• **WHAT THE TASK REQUIRES**: Reproduce verbatim the lines of the material below, starting at the line with "right hip: (166, 244)" and ending at the line with "left eye: (141, 121)", both inclusive; skip the rest.

• **INFORMATION SUPPLIED**:
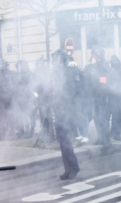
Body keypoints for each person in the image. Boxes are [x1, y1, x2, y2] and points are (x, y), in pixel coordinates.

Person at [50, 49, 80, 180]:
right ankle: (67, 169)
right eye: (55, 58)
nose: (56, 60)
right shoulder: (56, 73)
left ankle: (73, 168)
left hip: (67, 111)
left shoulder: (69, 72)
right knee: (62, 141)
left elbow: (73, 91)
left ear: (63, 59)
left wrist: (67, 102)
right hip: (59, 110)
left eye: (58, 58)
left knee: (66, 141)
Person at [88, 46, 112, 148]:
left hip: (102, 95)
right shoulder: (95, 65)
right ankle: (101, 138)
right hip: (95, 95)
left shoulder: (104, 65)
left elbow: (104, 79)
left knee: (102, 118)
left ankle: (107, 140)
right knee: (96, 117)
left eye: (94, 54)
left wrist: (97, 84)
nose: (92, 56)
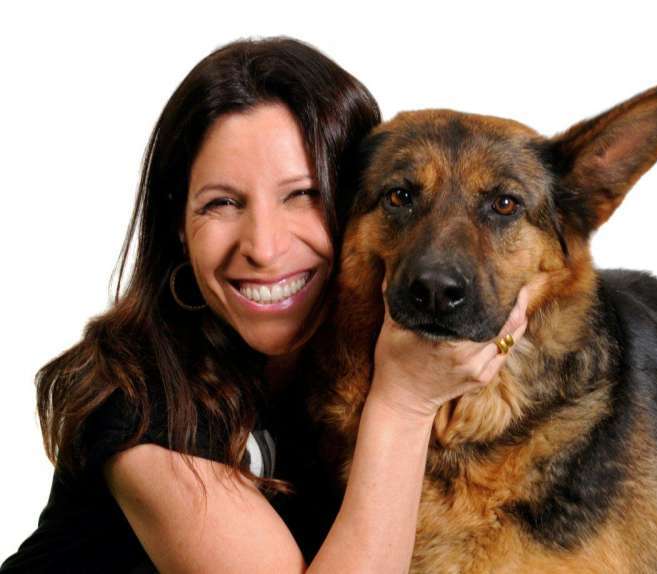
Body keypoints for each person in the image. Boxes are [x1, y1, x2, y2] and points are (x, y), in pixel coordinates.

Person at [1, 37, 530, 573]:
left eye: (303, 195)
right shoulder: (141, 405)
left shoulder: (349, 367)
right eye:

...

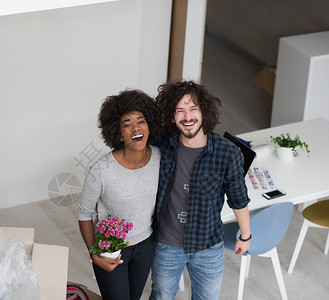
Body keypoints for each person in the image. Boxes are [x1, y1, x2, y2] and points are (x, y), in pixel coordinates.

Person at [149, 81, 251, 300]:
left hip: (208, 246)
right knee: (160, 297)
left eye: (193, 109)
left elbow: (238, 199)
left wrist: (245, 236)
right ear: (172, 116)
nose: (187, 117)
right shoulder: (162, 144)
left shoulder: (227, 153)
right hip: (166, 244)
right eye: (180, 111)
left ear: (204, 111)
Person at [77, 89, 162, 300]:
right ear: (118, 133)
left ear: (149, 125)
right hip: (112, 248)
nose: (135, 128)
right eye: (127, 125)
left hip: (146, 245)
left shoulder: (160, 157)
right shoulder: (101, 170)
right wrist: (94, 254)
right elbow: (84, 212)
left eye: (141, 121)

• **ANSWER SPACE**:
right hip: (166, 244)
right eye: (180, 111)
left ear: (204, 111)
Person at [77, 89, 162, 300]:
right ear: (118, 133)
left ear: (149, 125)
right hip: (112, 248)
nose: (135, 128)
right eye: (127, 125)
left hip: (146, 245)
left shoulder: (160, 157)
right shoulder: (101, 170)
right wrist: (94, 254)
right elbow: (84, 212)
left eye: (141, 121)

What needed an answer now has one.